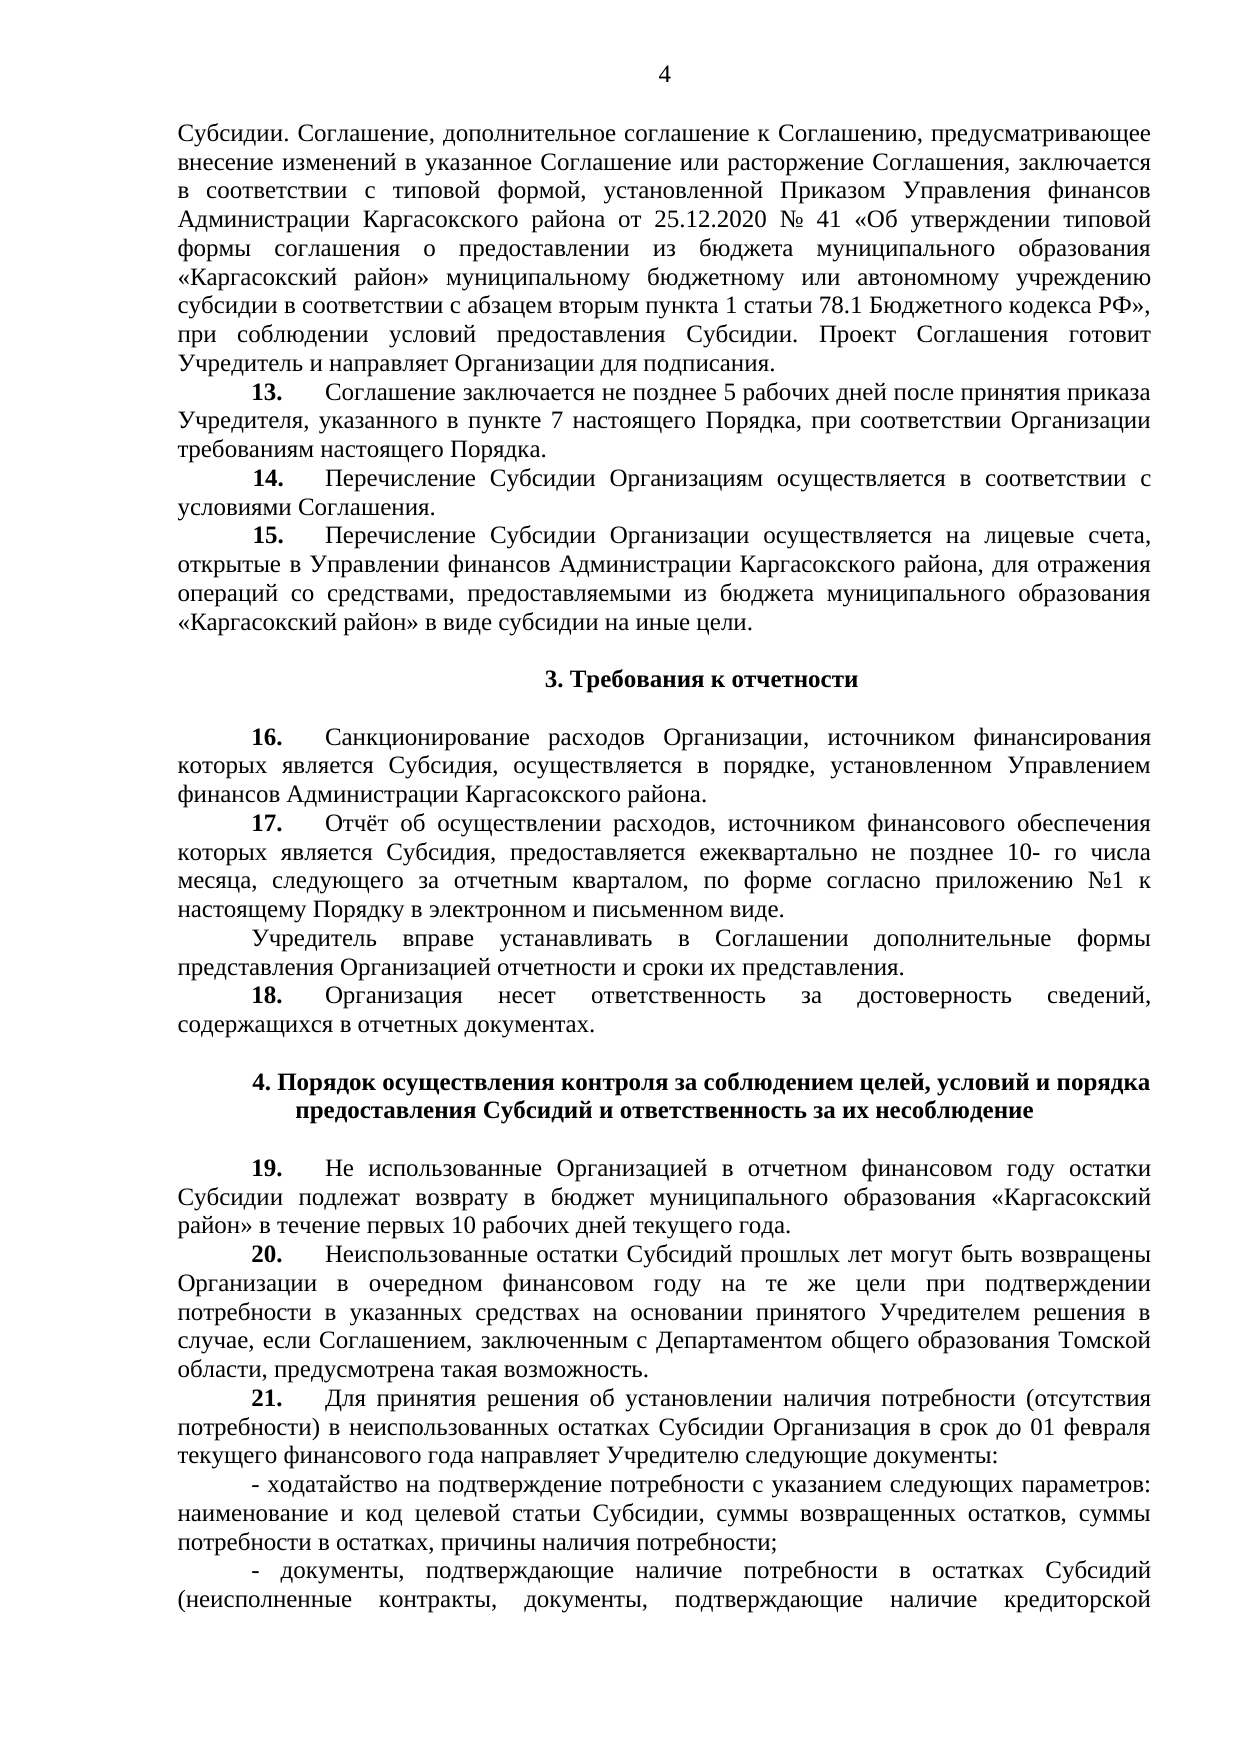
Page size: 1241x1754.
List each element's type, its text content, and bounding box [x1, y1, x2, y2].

list Отчёт об осуществлении расходов, источником финансового обеспечения которых является Субсидия, предоставляется ежеквартально не позднее 10- го числа месяца, следующего за отчетным кварталом, по форме согласно приложению №1 к настоящему Порядку в электронном и письменном виде. [177, 808, 1152, 923]
text 4. Порядок осуществления контроля за соблюдением целей, условий и порядка предоставления Субсидий и ответственность за их несоблюдение [177, 1067, 1152, 1124]
list Перечисление Субсидии Организации осуществляется на лицевые счета, открытые в Управлении финансов Администрации Каргасокского района, для отражения операций со средствами, предоставляемыми из бюджета муниципального образования «Каргасокский район» в виде субсидии на иные цели. [177, 521, 1152, 636]
list Соглашение заключается не позднее 5 рабочих дней после принятия приказа Учредителя, указанного в пункте 7 настоящего Порядка, при соответствии Организации требованиям настоящего Порядка. [177, 377, 1152, 463]
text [177, 1556, 1152, 1613]
text 3. Требования к отчетности [177, 664, 1152, 693]
list Перечисление Субсидии Организациям осуществляется в соответствии с условиями Соглашения. [177, 463, 1152, 521]
list Для принятия решения об установлении наличия потребности (отсутствия потребности) в неиспользованных остатках Субсидии Организация в срок до 01 февраля текущего финансового года направляет Учредителю следующие документы: [177, 1383, 1152, 1469]
list Организация несет ответственность за достоверность сведений, содержащихся в отчетных документах. [177, 981, 1152, 1038]
text Учредитель вправе устанавливать в Соглашении дополнительные формы представления Организацией отчетности и сроки их представления. [177, 923, 1152, 981]
list Неиспользованные остатки Субсидий прошлых лет могут быть возвращены Организации в очередном финансовом году на те же цели при подтверждении потребности в указанных средствах на основании принятого Учредителем решения в случае, если Соглашением, заключенным с Департаментом общего образования Томской области, предусмотрена такая возможность. [177, 1239, 1152, 1383]
text - ходатайство на подтверждение потребности с указанием следующих параметров: наименование и код целевой статьи Субсидии, суммы возвращенных остатков, суммы потребности в остатках, причины наличия потребности; [177, 1469, 1152, 1556]
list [177, 118, 1152, 377]
list Санкционирование расходов Организации, источником финансирования которых является Субсидия, осуществляется в порядке, установленном Управлением финансов Администрации Каргасокского района. [177, 722, 1152, 808]
list Не использованные Организацией в отчетном финансовом году остатки Субсидии подлежат возврату в бюджет муниципального образования «Каргасокский район» в течение первых 10 рабочих дней текущего года. [177, 1153, 1152, 1239]
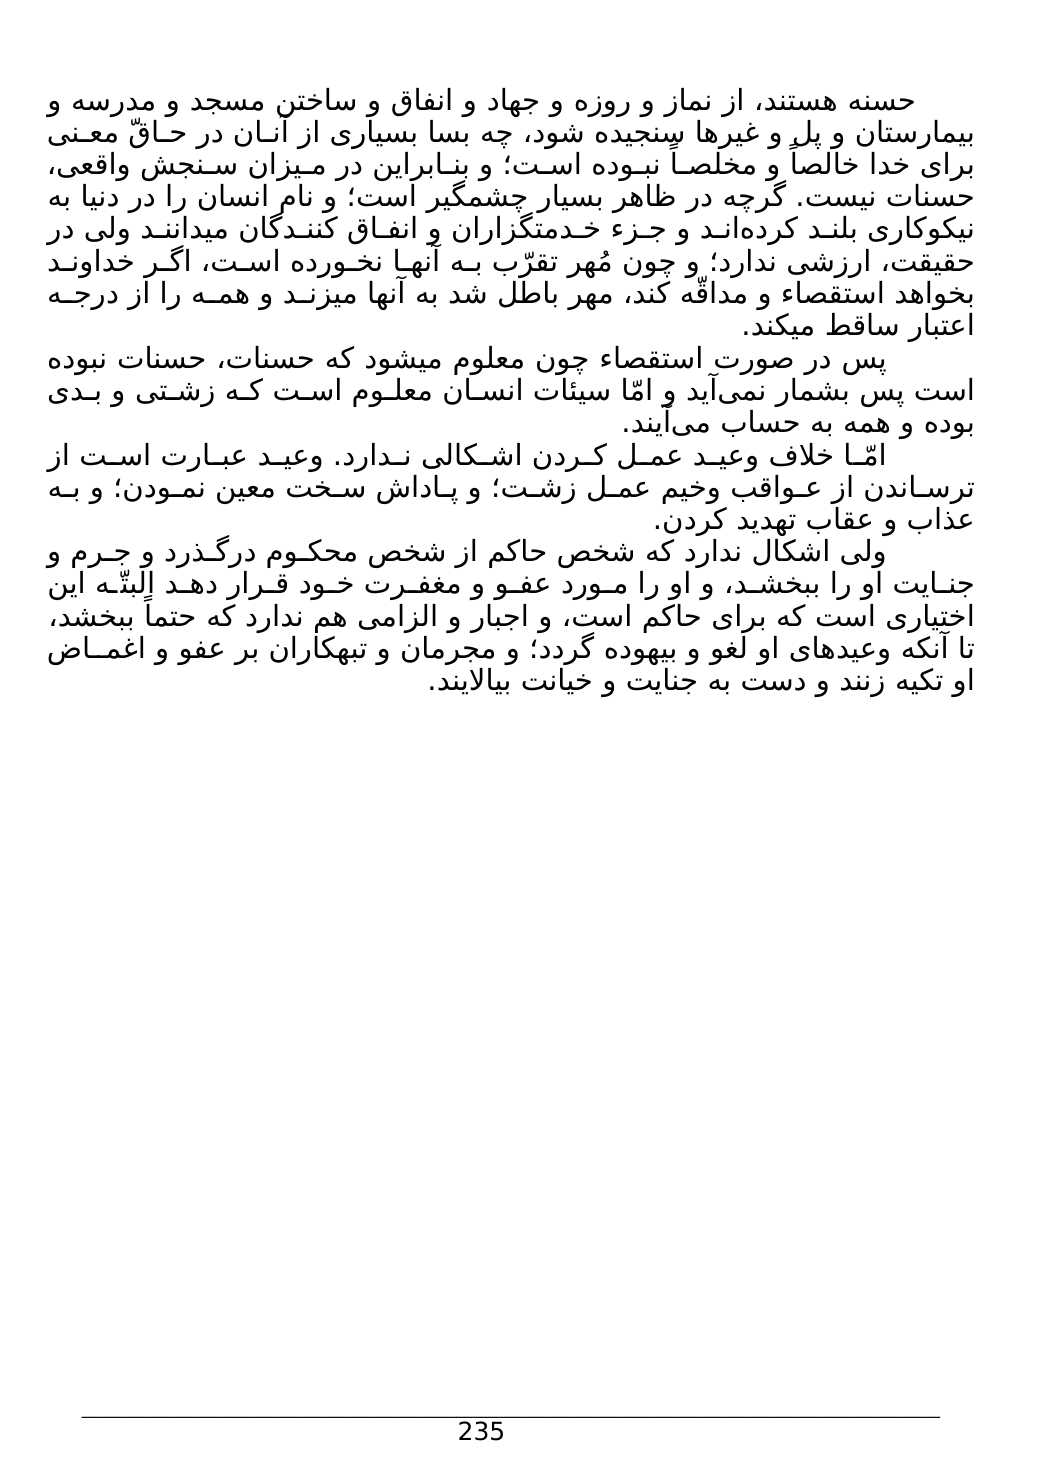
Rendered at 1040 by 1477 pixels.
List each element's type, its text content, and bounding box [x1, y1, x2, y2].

text حسنه هستند، از نماز و روزه و جهاد و انفاق و ساختن مسجد و مدرسه و بیمارستان و پل و غیرها سنجیده شود، چه بسا بسیارى از آنان در حاقّ معنى براى خدا خالصاً و مخلصاً نبوده است؛ و بنابراین در میزان سنجش واقعى، حسنات نیست. گرچه در ظاهر بسیار چشمگیر است؛ و نام انسان را در دنیا به نیكوكارى بلند كرده‌اند و جزء خدمتگزاران و انفاق كنندگان میدانند ولى در حقیقت، ارزشى ندارد؛ و چون مُهر تقرّب به آنها نخورده است، اگر خداوند بخواهد استقصاء و مداقّه كند، مهر باطل شد به آنها میزند و همه را از درجه اعتبار ساقط میكند. [47, 84, 975, 343]
text ولى اشكال ندارد كه شخص حاكم از شخص محكوم درگذرد و جرم و جنایت او را ببخشد، و او را مورد عفو و مغفرت خود قرار دهد البتّه این اختیارى است كه براى حاكم است، و اجبار و الزامى هم ندارد كه حتماً ببخشد، تا آنكه وعیدهاى او لغو و بیهوده گردد؛ و مجرمان و تبهكاران بر عفو و اغماض او تكیه زنند و دست به جنایت و خیانت بیالایند. [47, 536, 975, 697]
text امّا خلاف وعید عمل كردن اشكالى ندارد. وعید عبارت است از ترساندن از عواقب وخیم عمل زشت؛ و پاداش سخت معین نمودن؛ و به عذاب و عقاب تهدید كردن. [47, 439, 975, 536]
text پس در صورت استقصاء چون معلوم میشود كه حسنات، حسنات نبوده است پس بشمار نمى‌آید و امّا سیئات انسان معلوم است كه زشتى و بدى بوده و همه به حساب مى‌آیند. [47, 343, 975, 439]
###
Your copy should hold every entry exactly as written, but none of the pictures.

Solution to this task |
Page size: 1241x1754.
List each element's type, its text content, and bounding box [x1, y1, x2, y2].

list Отчёт об осуществлении расходов, источником финансового обеспечения которых является Субсидия, предоставляется ежеквартально не позднее 10- го числа месяца, следующего за отчетным кварталом, по форме согласно приложению №1 к настоящему Порядку в электронном и письменном виде. [177, 808, 1152, 923]
text 4. Порядок осуществления контроля за соблюдением целей, условий и порядка предоставления Субсидий и ответственность за их несоблюдение [177, 1067, 1152, 1124]
list Перечисление Субсидии Организации осуществляется на лицевые счета, открытые в Управлении финансов Администрации Каргасокского района, для отражения операций со средствами, предоставляемыми из бюджета муниципального образования «Каргасокский район» в виде субсидии на иные цели. [177, 521, 1152, 636]
list Соглашение заключается не позднее 5 рабочих дней после принятия приказа Учредителя, указанного в пункте 7 настоящего Порядка, при соответствии Организации требованиям настоящего Порядка. [177, 377, 1152, 463]
text [177, 1556, 1152, 1613]
text 3. Требования к отчетности [177, 664, 1152, 693]
list Перечисление Субсидии Организациям осуществляется в соответствии с условиями Соглашения. [177, 463, 1152, 521]
list Для принятия решения об установлении наличия потребности (отсутствия потребности) в неиспользованных остатках Субсидии Организация в срок до 01 февраля текущего финансового года направляет Учредителю следующие документы: [177, 1383, 1152, 1469]
list Организация несет ответственность за достоверность сведений, содержащихся в отчетных документах. [177, 981, 1152, 1038]
text Учредитель вправе устанавливать в Соглашении дополнительные формы представления Организацией отчетности и сроки их представления. [177, 923, 1152, 981]
list Неиспользованные остатки Субсидий прошлых лет могут быть возвращены Организации в очередном финансовом году на те же цели при подтверждении потребности в указанных средствах на основании принятого Учредителем решения в случае, если Соглашением, заключенным с Департаментом общего образования Томской области, предусмотрена такая возможность. [177, 1239, 1152, 1383]
text - ходатайство на подтверждение потребности с указанием следующих параметров: наименование и код целевой статьи Субсидии, суммы возвращенных остатков, суммы потребности в остатках, причины наличия потребности; [177, 1469, 1152, 1556]
list [177, 118, 1152, 377]
list Санкционирование расходов Организации, источником финансирования которых является Субсидия, осуществляется в порядке, установленном Управлением финансов Администрации Каргасокского района. [177, 722, 1152, 808]
list Не использованные Организацией в отчетном финансовом году остатки Субсидии подлежат возврату в бюджет муниципального образования «Каргасокский район» в течение первых 10 рабочих дней текущего года. [177, 1153, 1152, 1239]
Rendered at 1040 by 1477 pixels.
List each element's type, its text content, and bounding box [x1, y1, x2, y2].

text حسنه هستند، از نماز و روزه و جهاد و انفاق و ساختن مسجد و مدرسه و بیمارستان و پل و غیرها سنجیده شود، چه بسا بسیارى از آنان در حاقّ معنى براى خدا خالصاً و مخلصاً نبوده است؛ و بنابراین در میزان سنجش واقعى، حسنات نیست. گرچه در ظاهر بسیار چشمگیر است؛ و نام انسان را در دنیا به نیكوكارى بلند كرده‌اند و جزء خدمتگزاران و انفاق كنندگان میدانند ولى در حقیقت، ارزشى ندارد؛ و چون مُهر تقرّب به آنها نخورده است، اگر خداوند بخواهد استقصاء و مداقّه كند، مهر باطل شد به آنها میزند و همه را از درجه اعتبار ساقط میكند. [47, 84, 975, 343]
text ولى اشكال ندارد كه شخص حاكم از شخص محكوم درگذرد و جرم و جنایت او را ببخشد، و او را مورد عفو و مغفرت خود قرار دهد البتّه این اختیارى است كه براى حاكم است، و اجبار و الزامى هم ندارد كه حتماً ببخشد، تا آنكه وعیدهاى او لغو و بیهوده گردد؛ و مجرمان و تبهكاران بر عفو و اغماض او تكیه زنند و دست به جنایت و خیانت بیالایند. [47, 536, 975, 697]
text امّا خلاف وعید عمل كردن اشكالى ندارد. وعید عبارت است از ترساندن از عواقب وخیم عمل زشت؛ و پاداش سخت معین نمودن؛ و به عذاب و عقاب تهدید كردن. [47, 439, 975, 536]
text پس در صورت استقصاء چون معلوم میشود كه حسنات، حسنات نبوده است پس بشمار نمى‌آید و امّا سیئات انسان معلوم است كه زشتى و بدى بوده و همه به حساب مى‌آیند. [47, 343, 975, 439]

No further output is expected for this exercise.